• Description of the task
Go from the first line below to the one with "36: (253, 234)" and print each line exactly.

• Data section
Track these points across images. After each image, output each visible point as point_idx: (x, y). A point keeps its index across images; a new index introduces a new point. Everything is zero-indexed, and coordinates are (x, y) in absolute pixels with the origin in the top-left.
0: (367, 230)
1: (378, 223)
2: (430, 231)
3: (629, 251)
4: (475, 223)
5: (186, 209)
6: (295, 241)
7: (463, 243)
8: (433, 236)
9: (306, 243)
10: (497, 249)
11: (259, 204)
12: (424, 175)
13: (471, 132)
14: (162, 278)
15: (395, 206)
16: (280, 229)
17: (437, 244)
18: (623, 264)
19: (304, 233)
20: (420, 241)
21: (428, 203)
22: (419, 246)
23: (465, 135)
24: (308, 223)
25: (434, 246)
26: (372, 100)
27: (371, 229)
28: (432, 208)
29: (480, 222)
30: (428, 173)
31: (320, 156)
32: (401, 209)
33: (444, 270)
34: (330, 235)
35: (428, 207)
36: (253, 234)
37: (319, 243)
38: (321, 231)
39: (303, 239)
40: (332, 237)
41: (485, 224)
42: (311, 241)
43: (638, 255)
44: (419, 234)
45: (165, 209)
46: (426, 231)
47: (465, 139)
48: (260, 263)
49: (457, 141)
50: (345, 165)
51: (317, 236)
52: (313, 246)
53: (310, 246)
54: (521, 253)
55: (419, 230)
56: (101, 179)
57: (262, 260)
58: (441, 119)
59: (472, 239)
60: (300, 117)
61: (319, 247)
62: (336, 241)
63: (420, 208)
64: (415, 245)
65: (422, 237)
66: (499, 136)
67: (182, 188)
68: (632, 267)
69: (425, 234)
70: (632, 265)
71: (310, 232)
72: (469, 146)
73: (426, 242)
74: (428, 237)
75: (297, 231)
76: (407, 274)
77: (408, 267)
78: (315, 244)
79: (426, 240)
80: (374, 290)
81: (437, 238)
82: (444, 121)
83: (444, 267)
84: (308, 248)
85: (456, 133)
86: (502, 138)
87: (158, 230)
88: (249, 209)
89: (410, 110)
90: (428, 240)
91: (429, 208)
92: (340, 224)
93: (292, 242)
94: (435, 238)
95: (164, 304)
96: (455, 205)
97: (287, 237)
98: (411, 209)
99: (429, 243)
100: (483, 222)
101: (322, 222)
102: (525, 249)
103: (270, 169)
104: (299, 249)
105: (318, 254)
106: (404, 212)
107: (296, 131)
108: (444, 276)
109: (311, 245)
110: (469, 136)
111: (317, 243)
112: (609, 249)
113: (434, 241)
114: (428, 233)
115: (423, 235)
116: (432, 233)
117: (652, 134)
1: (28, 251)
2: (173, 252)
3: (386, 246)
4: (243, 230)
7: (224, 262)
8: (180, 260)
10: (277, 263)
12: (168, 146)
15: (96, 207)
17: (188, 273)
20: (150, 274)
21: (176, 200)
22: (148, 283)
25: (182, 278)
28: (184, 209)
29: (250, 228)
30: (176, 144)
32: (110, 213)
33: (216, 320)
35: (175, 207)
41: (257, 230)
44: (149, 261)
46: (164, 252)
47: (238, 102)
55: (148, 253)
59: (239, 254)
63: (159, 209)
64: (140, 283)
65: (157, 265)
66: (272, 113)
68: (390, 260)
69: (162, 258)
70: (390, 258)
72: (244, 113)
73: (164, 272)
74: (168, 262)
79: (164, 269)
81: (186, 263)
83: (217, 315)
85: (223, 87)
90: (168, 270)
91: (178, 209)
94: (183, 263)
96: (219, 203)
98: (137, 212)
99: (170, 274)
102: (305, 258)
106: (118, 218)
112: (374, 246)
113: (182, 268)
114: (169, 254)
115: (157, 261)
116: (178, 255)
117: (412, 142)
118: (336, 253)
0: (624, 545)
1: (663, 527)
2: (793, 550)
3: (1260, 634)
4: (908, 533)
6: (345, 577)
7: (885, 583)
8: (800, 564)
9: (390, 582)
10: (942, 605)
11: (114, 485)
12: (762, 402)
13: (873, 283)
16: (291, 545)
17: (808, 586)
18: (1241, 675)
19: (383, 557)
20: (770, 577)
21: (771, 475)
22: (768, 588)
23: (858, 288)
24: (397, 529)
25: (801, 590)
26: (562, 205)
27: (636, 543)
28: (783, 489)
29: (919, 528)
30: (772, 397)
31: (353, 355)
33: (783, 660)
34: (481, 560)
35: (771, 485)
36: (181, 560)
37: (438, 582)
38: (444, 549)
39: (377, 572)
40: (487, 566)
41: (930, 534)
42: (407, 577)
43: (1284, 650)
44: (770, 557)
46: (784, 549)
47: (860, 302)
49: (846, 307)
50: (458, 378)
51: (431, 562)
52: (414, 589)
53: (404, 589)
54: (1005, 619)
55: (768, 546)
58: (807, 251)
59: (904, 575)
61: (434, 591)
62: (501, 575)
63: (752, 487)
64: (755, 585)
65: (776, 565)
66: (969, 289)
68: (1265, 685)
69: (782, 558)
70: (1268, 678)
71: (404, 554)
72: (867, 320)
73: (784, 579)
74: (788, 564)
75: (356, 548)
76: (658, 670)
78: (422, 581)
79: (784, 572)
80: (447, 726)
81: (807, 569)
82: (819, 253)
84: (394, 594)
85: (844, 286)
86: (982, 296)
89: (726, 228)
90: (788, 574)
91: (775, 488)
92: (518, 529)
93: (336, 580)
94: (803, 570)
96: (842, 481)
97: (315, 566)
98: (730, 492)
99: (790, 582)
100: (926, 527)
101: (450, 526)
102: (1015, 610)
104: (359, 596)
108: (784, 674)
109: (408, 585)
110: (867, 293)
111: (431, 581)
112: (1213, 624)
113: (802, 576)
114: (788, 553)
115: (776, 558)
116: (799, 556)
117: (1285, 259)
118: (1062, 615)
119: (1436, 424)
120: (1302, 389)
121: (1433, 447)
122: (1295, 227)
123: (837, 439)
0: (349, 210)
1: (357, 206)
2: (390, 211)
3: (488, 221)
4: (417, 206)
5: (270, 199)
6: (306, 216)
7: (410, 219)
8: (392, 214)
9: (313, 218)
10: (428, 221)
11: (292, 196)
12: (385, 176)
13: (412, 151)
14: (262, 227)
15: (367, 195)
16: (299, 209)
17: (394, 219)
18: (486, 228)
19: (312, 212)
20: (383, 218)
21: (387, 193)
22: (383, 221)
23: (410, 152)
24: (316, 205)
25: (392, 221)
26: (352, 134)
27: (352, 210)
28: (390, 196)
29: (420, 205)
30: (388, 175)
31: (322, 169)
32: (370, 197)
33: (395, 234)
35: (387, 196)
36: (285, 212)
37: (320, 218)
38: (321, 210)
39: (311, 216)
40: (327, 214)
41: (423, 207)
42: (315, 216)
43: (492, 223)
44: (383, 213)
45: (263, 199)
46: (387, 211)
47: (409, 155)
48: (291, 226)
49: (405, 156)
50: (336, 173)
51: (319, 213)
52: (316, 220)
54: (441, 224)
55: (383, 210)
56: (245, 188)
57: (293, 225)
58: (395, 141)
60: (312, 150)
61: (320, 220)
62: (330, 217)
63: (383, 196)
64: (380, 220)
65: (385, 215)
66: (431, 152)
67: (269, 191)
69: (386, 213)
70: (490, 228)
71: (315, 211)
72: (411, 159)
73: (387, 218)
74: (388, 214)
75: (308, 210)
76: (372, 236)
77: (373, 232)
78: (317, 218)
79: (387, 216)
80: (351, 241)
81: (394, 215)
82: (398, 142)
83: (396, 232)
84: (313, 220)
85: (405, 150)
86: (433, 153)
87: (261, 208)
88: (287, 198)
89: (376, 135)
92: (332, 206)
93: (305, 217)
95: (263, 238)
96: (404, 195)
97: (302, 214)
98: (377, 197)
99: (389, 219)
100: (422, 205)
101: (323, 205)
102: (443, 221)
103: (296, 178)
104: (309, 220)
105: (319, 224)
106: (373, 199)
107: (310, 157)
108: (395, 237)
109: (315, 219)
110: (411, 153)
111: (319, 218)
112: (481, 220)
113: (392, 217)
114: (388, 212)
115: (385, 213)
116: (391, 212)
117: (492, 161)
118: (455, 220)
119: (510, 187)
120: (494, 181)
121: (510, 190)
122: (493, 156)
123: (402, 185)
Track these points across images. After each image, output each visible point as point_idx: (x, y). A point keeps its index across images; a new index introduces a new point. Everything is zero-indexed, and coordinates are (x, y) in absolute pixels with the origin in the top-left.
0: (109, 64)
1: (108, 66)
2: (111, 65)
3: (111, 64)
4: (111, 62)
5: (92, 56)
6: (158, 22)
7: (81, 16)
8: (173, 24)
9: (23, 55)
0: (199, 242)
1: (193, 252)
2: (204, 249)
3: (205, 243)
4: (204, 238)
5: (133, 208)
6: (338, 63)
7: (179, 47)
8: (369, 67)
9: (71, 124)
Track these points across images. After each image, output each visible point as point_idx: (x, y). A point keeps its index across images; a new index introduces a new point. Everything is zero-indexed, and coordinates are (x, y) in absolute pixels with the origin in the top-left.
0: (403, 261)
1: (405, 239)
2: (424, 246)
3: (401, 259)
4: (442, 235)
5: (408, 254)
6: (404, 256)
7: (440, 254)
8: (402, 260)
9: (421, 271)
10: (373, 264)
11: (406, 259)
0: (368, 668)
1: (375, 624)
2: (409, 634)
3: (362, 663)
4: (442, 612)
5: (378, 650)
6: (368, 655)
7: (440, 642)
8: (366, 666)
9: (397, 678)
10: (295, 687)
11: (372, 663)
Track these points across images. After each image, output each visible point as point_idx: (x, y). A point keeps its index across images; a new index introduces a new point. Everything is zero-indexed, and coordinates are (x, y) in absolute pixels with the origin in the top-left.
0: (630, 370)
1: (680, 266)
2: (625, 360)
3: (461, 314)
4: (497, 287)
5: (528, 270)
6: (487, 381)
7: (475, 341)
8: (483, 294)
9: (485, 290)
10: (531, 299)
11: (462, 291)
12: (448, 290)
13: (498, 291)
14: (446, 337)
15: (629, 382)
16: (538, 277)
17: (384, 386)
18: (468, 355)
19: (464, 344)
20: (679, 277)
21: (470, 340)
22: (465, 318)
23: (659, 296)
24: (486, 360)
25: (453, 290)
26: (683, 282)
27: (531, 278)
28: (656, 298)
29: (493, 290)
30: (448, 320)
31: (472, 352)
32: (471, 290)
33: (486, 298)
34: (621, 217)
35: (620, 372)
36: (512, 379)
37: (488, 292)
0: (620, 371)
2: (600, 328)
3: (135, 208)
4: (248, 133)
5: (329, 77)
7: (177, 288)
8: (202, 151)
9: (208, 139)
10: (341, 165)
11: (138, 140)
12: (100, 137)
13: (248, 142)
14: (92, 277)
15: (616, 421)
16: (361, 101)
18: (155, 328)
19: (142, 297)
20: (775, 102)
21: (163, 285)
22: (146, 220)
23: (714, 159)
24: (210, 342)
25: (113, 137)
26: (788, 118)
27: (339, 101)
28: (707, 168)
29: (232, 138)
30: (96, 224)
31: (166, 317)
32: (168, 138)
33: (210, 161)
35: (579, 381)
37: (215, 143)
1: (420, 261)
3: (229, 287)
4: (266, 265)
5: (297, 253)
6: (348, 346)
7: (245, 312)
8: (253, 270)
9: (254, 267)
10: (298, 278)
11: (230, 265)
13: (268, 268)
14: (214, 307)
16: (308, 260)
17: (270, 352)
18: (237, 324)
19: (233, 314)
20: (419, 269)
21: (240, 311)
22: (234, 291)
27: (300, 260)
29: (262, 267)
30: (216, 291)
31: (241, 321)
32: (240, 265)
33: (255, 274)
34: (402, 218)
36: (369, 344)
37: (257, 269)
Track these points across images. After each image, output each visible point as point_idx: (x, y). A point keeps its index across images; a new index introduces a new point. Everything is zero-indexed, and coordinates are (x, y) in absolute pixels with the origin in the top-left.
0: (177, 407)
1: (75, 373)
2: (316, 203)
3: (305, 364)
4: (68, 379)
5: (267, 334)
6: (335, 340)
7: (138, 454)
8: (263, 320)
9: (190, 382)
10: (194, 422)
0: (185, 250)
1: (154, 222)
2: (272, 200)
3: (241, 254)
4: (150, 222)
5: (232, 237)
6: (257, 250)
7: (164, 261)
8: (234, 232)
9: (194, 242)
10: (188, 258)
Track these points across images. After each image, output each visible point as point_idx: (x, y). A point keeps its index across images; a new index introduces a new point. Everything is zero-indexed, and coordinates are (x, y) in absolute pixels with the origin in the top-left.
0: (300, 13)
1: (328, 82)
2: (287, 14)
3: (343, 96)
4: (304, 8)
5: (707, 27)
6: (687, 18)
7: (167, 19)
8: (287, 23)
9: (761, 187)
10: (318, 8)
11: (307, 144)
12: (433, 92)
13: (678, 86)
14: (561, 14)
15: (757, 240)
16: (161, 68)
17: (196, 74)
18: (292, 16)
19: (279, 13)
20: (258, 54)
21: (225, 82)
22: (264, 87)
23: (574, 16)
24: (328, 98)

• Solution to this exercise
Track these points across images. After each image, output each visible point as point_idx: (x, y). A point keeps its index across images; a new index introduces a new point. Everything is zero-indexed, and coordinates are (x, y) in absolute pixels with the origin in the top-left.
0: (367, 230)
1: (378, 223)
2: (430, 231)
3: (629, 251)
4: (475, 223)
5: (186, 209)
6: (295, 241)
7: (463, 243)
8: (433, 236)
9: (306, 243)
10: (497, 249)
11: (259, 204)
12: (424, 175)
13: (471, 132)
14: (162, 278)
15: (395, 206)
16: (280, 229)
17: (437, 244)
18: (623, 264)
19: (304, 233)
20: (420, 241)
21: (428, 203)
22: (419, 246)
23: (465, 135)
24: (308, 223)
25: (434, 246)
26: (372, 100)
27: (371, 229)
28: (432, 208)
29: (480, 222)
30: (428, 173)
31: (320, 156)
32: (401, 209)
33: (444, 270)
34: (330, 235)
35: (428, 207)
36: (253, 234)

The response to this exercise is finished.